**WRITTEN INSTRUCTION 1**
In the forum thread on packing a horse with panniers, where did Patakonia buy the H-style top bag?
**WRITTEN INSTRUCTION 2**
Please extend the forum thread on packing a horse with panniers, picking up after its final post.

**DOCUMENT SECTION**

# Help with packing



## Chevaux (Jun 27, 2012)

I have no packing for long trips experience but that doesn’t stop me from commenting😀

It looks like the rope is meant to go in the channel (between the two ridges) on the side and underneath the ridge on the front of the pannier. That to me would be more helpful than behind the box (which I assume ‘behind’ being between box and horse). If you put it under the front ridge without securing it vertically I think there is a strong possibility that it would come off if it was rubbed up against something like a tree or it took a violent shaking like a horse bucking.

Otherwise, best of luck with the trip.


----------



## Patakonia (Oct 5, 2018)

Thanks for your reply! Yeah with behind the box, I meant between the box and the horse. That's the way I've seen it done in some videos, but since my boxes have the possibility of having rope go between those to little "things" ( can't find a good word in English, sorry) it would feel better as then there's no chance of the rope rubbing on the horse


----------



## Patakonia (Oct 5, 2018)

And one more ( or two 🙂) questions. As you see in my picture, this is the way I've used that orange-black rope. Other way to use it would be to tie bowline or something to both ends of the rope and hang the boxes from those loops. Does it make much difference? Feels that by making those loops and having the rope pass around the box, the rope will become very short and there's not much room for adjusting.

And the second question. I bought the "H-style top bag" from Custom Pack Rigging. Do you have the boxhitch ( or diamond or whatever you're using) also secure the H-bag into the packsaddle or do you just use the nylon straps on the H-bag?

I'm very grateful to hear all views and opinions!


----------



## Cordillera Cowboy (Jun 6, 2014)

I've not used panniers. But I have suspended bulky things on the sides using the barrel hitch on a saddle similar to a Decker. What you have looks like it should work. Do you have time to put some weight in the boxes and test it before your trip?

**EXTRACTED DATA**

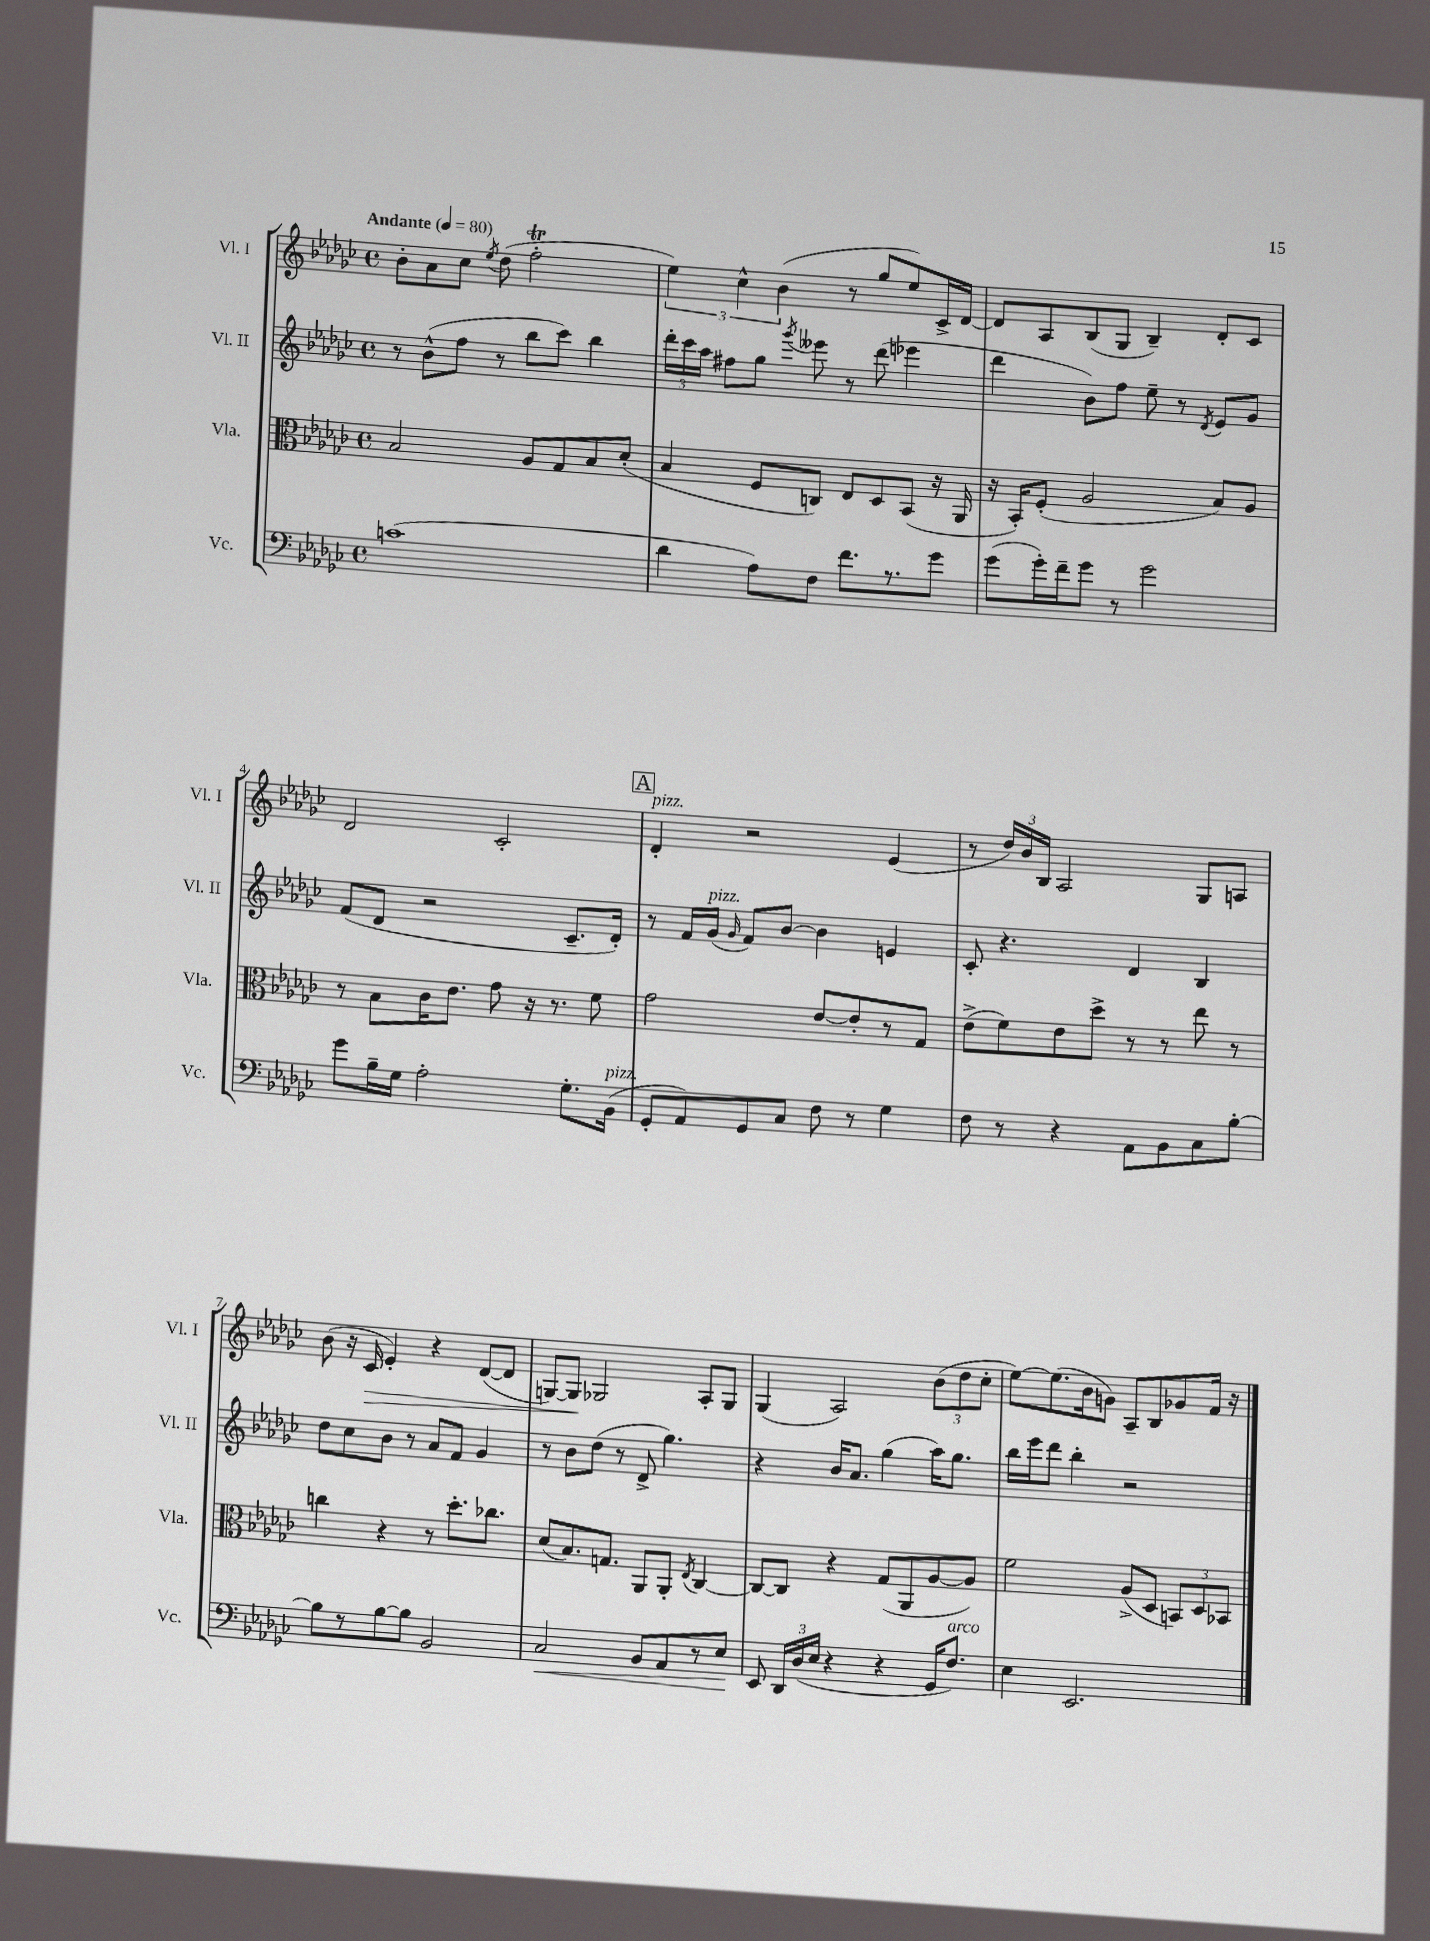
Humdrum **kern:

**kern	**dynam	**kern	**kern	**kern	**dynam
*part4	*part4	*part3	*part2	*part1	*part1
*staff4	*staff4	*staff3	*staff2	*staff1	*staff1
*I"Vc.	*	*I"Vla.	*I"Vl. II	*I"Vl. I	*
*I'Vc.	*	*I'Vla.	*I'Vl. II	*I'Vl. I	*
*clefF4	*	*clefC3	*clefG2	*clefG2	*
*k[b-e-a-d-g-c-]	*	*k[b-e-a-d-g-c-]	*k[b-e-a-d-g-c-]	*k[b-e-a-d-g-c-]	*
*M4/4	*	*M4/4	*M4/4	*M4/4	*
*met(c)	*	*met(c)	*met(c)	*met(c)	*
*MM80	*	*MM80	*MM80	*MM80	*
=1	=1	=1	=1	=1	=1
!	!	!	!	!LO:TX:a:B:t=Andante	!
(1cn	.	2B-/	8r	8b-'\L	.
.	.	.	(8b-^^\L	8a-\	.
.	.	.	8ff\J	8cc-\J	.
.	.	.	.	8qee-/	.
.	.	.	8r	(8dd-\	.
.	.	8A-/L	8bb-\L	2fft'\	.
.	.	8G-/	8ccc-\J)	.	.
.	.	8B-/	4bb-\	.	.
.	.	(8d-'/J	.	.	.
=2	=2	=2	=2	=2	=2
4d-\	.	4B-/	24ddd-'\LL	6ee-\)	.
.	.	.	24ccc-\	.	.
.	.	.	24aa-\JJ	.	.
.	.	.	8ff#X\L	.	.
.	.	.	.	6cc-^^\	.
8A-\L)	.	8F/L	8gg-\J	.	.
.	.	.	.	(6b-\	.
.	.	.	8qggg-/	.	.
8F\J	.	8Cn/J)	8eee--X\	.	.
8.f\L	.	8E-/L	8r	8r	.
.	.	8D-/	(8ddd-\	8gg-/L	.
8.r	.	.	.	.	.
.	.	(8BB-/J	4eee-X\	8ee-/)	.
8g-\J	.	16r	.	16c-^/L	.
.	.	16AA-/	.	[16d-/JJ	.
=3	=3	=3	=3	=3	=3
(8g-\L	.	16r	4ddd-\	8d-/L]	.
.	.	16BB-'/KL)	.	.	.
16g-'\L)	.	(8F'/J	.	8A-/	.
16f~\J	.	.	.	.	.
8g-\J	.	2A-/	8b-\L)	(8B-/	.
8r	.	.	8ff\J	8G-/J	.
2g-\	.	.	8ee-~\	4B-~/)	.
.	.	.	8r	.	.
.	.	.	8qd-/	.	.
.	.	8B-/L)	8e-/L	8d-'/L	.
.	.	8A-/J	8g-/J	8c-/J	.
!!LO:LB:g=z
=4	=4	=4	=4	=4	=4
8g-\L	.	8r	(8f/L	2d-/	.
16B-~\L	.	8B-\L	8d-/J	.	.
16G-\JJ	.	.	.	.	.
2A-'\	.	16c-\K	2r	.	.
.	.	8.e-\J	.	.	.
.	.	8g-\	.	2c-'/	.
.	.	16r	.	.	.
.	.	8.r	.	.	.
8.G-'\L	.	.	8.c-~/L	.	.
.	.	8f\	.	.	.
!LO:TX:a:i:t=pizz.	!	!	!	!	!
(16BB-\Jk	.	.	16d-'/Jk)	.	.
!!LO:REH:place=s1:t=A
=5	=5	=5	=5	=5	=5
!	!	!	!	!LO:TX:a:i:t=pizz.	!
8GG-'/L	.	2g-\	8r	4d-'/	.
8AA-/)	.	.	16f/LL	.	.
!	!	!	!LO:TX:a:i:t=pizz.	!	!
.	.	.	(16g-/JJ	.	.
.	.	.	16qqg-/	.	.
8GG-/	.	.	8f/L)	2r	.
8C-/J	.	.	[8b-/J	.	.
8F\	.	[8e-/L	4b-\]	.	.
8r	.	8e-'/]	.	.	.
4G-\	.	8r	4en/	(4e-/	.
.	.	8G-/J	.	.	.
=6	=6	=6	=6	=6	=6
8F\	.	(8e-^\L	8c-'/	8r	.
8r	.	8f\)	4.r	24dd-/LL)	.
.	.	.	.	24b-/	.
.	.	.	.	24B-/JJ	.
4r	.	8e-\	.	2A-/	.
.	.	8dd-^\J	.	.	.
8AA-\L	.	8r	4d-/	.	.
8BB-\	.	8r	.	.	.
8C-\	.	8ee-\	4B-/	8G-/L	.
[8B-'\J	.	8r	.	8An/J	.
!!LO:LB:g=z
=7	=7	=7	=7	=7	=7
8B-\L]	.	4ccn\	8dd-\L	(8b-\	.
8r	.	.	8cc-\	16r	.
!	!	!	!	!	!LO:HP:b
.	.	.	.	16c-/	>
[8B-\	.	4r	8b-\J	4e-'/)	.
8B-\J]	.	.	8r	.	.
2BB-/	.	8r	8a-/L	4r	.
.	.	8.dd-'\L	8f/J	.	.
.	.	.	4g-/	([8d-/L	.
.	.	8.cc-X\J	.	.	.
.	.	.	.	8d-/J]	.
=8	=8	=8	=8	=8	=8
!	!LO:HP:b	!	!	!	!
2C-/	<	(8d-/L	8r	[8Gn/L)	.
.	.	8.B-/)	8b-\L	8G/J]	.
.	.	.	(8dd-\J	2G-X/	]
.	.	8.Gn/J	.	.	.
.	.	.	8r	.	.
8BB-/L	.	8AA-/L	8d-^/	.	.
8AA-/	.	8AA-'/J	4.gg-\)	.	.
.	.	8qE-/	.	.	.
8r	.	[4C-/	.	8A-'/L	.
8E-/J	.	.	.	8G-/J	.
.	[	.	.	.	.
=9	=9	=9	=9	=9	=9
8EE-/	.	8C-/L_	4r	(4G-/	.
24DD-/LL	.	8C-/J]	.	.	.
(24D-/	.	.	.	.	.
24E-/JJ	.	.	.	.	.
4r	.	4r	16b-/KL	2A-/)	.
.	.	.	8.a-/J	.	.
4r	.	(8G-/L	(4gg-\	.	.
.	.	8AA-/	.	.	.
16GG-/KL	.	[8A-/	16aa-\KL)	(12b-\L	.
!LO:TX:a:i:t=arco	!	!	!	!	!
8.F/J)	.	.	8.gg-\J	.	.
.	.	.	.	12dd-\	.
.	.	8A-/J])	.	.	.
.	.	.	.	12cc-'\J	.
=10	=10	=10	=10	=10	=10
4E-\	.	2f\	16bb-\LL	[8ee-\L)	.
.	.	.	16eee-\J	.	.
.	.	.	8ddd-\J	(8.ee-\]	.
2.EE-/	.	.	4bb-'\	.	.
.	.	.	.	16b-\k	.
.	.	.	.	8gn\J)	.
.	.	(8A-^/L	2r	8A-~/L	.
.	.	8D-/J	.	8B-/	.
.	.	12BBn/L)	.	8g-X/	.
.	.	12D-/	.	.	.
.	.	.	.	16f/Jk	.
.	.	12BB-X/J	.	.	.
.	.	.	.	16r	.
==	==	==	==	==	==
*-	*-	*-	*-	*-	*-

**WRITTEN ANSWER 1**
From Custom Pack Rigging.

**WRITTEN ANSWER 2**
Looks like you also have a lip on the front of the box to run the rope all the way around. I don't think that would be any more secure than how you have it now. But it might keep it more steady as the horse is moving.


The first photo shows another rope attached to the cinch. Is that securing the top pack? That should also help keep the box from moving too much. 


Hope that helps some.


----------



## Cordillera Cowboy (Jun 6, 2014)

And please, please, PLEASE, post pictures of your adventure!


----------



## phantomhorse13 (Feb 18, 2011)

hey @Hondo , I think you have experience packing.. any words of wisdom?


----------



## AnitaAnne (Oct 31, 2010)

subbing as I know nothing about packing but was on my bucket list...


----------



## Patakonia (Oct 5, 2018)

Thank you for your replies! Cordillera cowboy: yes, attached to one of the cinches is a rope that goes around the "whole thing", horse and the boxes. One week of the trip behind now, I have to say the first days were interrupted all the time because of having to adjust the packs. Last day it was already better ( on flat at least 😁)
I have very limited connection here but I post some pictures to Instagram, tuomas. kauko is my name there.


----------



## Cordillera Cowboy (Jun 6, 2014)

Thanks for the update! Yes, normal I think if you are new, to use the first few days to get things so that they will ride properly.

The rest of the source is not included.